Last month, this column acknowledged the fact that some projects do not have written Owner’s Project Requirements (OPR) documents for the commissioning professional to reference. An OPR is intended to articulate the owner’s acceptance criteria for the systems to be commissioned. It is the performance for which the design team should size, configure, and control the new systems, and it is the performance against which the commissioning professional should test the systems.

Criteria included in an OPR can include anything the building owner values, but the following is a limited list of common parameters. To be meaningful, each of the OPR parameters needs to be defined in measurable and verifiable terms.

  • Outdoor air design conditions for winter and summer (temperature and moisture)
  • Indoor air design conditions for winter and summer (temperature and moisture)
  • Morning warmup maximum recovery time
  • Indoor air quality (CO2 concentration, PM2.5, VOCs, outside airflow rates, etc.)
  • Overall building pressurization
  • Interior space pressure relationships
  • Minimum or maximum airflows (air changes per hour, cfm per square foot, etc.)

EXERCISE DESCRIPTION: Retype the passage above on Owner's Project Requirements in full, word for word.

DATA RECORDS:
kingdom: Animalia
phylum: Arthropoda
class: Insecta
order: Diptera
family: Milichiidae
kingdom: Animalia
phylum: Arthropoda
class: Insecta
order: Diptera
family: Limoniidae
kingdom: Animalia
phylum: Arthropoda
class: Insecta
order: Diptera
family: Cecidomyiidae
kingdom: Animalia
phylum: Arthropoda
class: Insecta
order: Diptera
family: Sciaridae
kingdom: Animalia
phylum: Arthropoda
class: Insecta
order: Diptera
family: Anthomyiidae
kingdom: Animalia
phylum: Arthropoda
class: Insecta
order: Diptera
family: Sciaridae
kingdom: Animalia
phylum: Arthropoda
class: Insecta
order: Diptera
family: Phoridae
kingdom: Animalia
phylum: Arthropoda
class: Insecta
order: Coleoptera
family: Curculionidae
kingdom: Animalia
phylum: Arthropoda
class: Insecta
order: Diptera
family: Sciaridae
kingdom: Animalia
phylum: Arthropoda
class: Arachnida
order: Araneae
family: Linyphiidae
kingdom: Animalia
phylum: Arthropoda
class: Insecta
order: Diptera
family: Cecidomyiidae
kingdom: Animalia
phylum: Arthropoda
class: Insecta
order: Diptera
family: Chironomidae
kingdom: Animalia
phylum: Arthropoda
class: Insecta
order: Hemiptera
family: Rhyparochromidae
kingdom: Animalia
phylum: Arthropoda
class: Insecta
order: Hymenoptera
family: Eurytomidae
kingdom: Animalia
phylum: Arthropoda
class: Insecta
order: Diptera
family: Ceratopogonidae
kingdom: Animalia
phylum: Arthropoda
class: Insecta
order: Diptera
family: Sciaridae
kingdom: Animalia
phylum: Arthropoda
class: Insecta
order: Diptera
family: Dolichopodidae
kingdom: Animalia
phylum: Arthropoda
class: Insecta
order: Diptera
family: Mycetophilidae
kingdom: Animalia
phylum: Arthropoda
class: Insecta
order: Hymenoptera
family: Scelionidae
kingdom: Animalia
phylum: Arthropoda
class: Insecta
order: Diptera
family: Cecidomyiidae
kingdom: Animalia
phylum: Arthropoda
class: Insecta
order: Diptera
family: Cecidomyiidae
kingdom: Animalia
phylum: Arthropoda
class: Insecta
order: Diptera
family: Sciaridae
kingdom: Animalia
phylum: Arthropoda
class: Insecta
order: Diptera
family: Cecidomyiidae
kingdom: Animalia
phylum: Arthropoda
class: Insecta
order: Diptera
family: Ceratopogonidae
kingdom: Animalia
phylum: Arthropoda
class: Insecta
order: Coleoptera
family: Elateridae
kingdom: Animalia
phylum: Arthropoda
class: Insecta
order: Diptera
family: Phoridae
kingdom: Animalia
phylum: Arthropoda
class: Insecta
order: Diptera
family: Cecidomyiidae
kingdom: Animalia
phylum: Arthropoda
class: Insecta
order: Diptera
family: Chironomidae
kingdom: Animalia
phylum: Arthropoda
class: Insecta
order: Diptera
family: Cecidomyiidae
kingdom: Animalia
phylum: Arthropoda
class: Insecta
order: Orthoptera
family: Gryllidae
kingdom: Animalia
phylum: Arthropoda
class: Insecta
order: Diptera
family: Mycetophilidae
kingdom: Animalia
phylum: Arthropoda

RESPONSE:
Last month, this column acknowledged the fact that some projects do not have written Owner’s Project Requirements (OPR) documents for the commissioning professional to reference. An OPR is intended to articulate the owner’s acceptance criteria for the systems to be commissioned. It is the performance for which the design team should size, configure, and control the new systems, and it is the performance against which the commissioning professional should test the systems.

Criteria included in an OPR can include anything the building owner values, but the following is a limited list of common parameters. To be meaningful, each of the OPR parameters needs to be defined in measurable and verifiable terms.

  • Outdoor air design conditions for winter and summer (temperature and moisture)
  • Indoor air design conditions for winter and summer (temperature and moisture)
  • Morning warmup maximum recovery time
  • Indoor air quality (CO2 concentration, PM2.5, VOCs, outside airflow rates, etc.)
  • Overall building pressurization
  • Interior space pressure relationships
  • Minimum or maximum airflows (air changes per hour, cfm per square foot, etc.)